Task to complete: From the entries that follow, copy each line in which "голову" appears.

Extracted page text data:
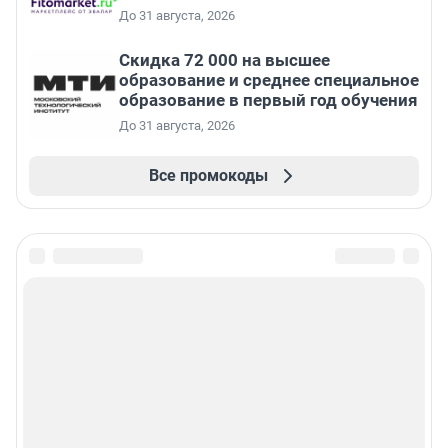
До 31 августа, 2026
Скидка 72 000 на высшее
образование и среднее специальное
образование в первый год обучения
До 31 августа, 2026
Все промокоды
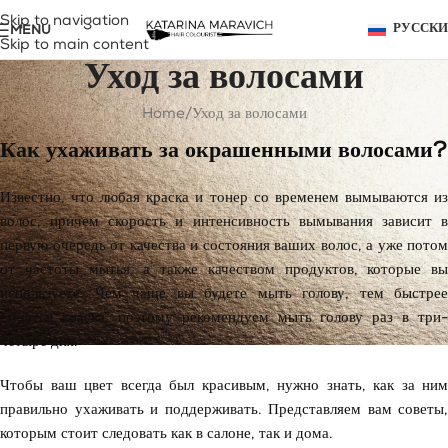
Skip to navigation
MENU
РУССК
Skip to main content
Уход за волосами
Home
Уход за волосами
Как ухаживать за окрашенными волосами?
Известно, что любая краска и тонер со временем вымываются из
волос, причем скорость и интенсивность вымывания зависит в
первую очередь от качества и состояния ваших волос, а уже потом
от частоты мытья, а также качеством продуктов, которые вы
используете. Чем чаще вы будете мыть голову, тем быстрее
смоется краска, поэтому рекомендуем мыть голову раз в три-
четыре дня.
Чтобы ваш цвет всегда был красивым, нужно знать, как за ним
правильно ухаживать и поддерживать. Представляем вам советы,
которым стоит следовать как в салоне, так и дома.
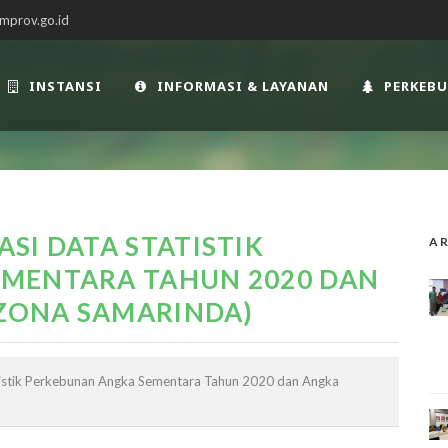
mprov.go.id
INSTANSI
INFORMASI & LAYANAN
PERKEB
SI DATA STATISTIK
AR
MENTARA TAHUN 2020 DAN
(ZONA SAMARINDA)
tistik Perkebunan Angka Sementara Tahun 2020 dan Angka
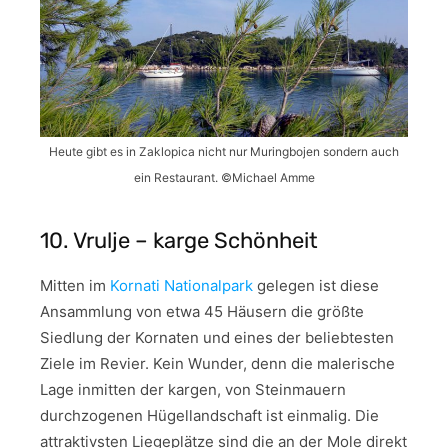
Heute gibt es in Zaklopica nicht nur Muringbojen sondern auch
ein Restaurant. ©Michael Amme
10. Vrulje – karge Schönheit
Mitten im
Kornati Nationalpark
gelegen ist diese
Ansammlung von etwa 45 Häusern die größte
Siedlung der Kornaten und eines der beliebtesten
Ziele im Revier. Kein Wunder, denn die malerische
Lage inmitten der kargen, von Steinmauern
durchzogenen Hügellandschaft ist einmalig. Die
attraktivsten Liegeplätze sind die an der Mole direkt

Result of this task:
используете. Чем чаще вы будете мыть голову, тем быстрее
смоется краска, поэтому рекомендуем мыть голову раз в три-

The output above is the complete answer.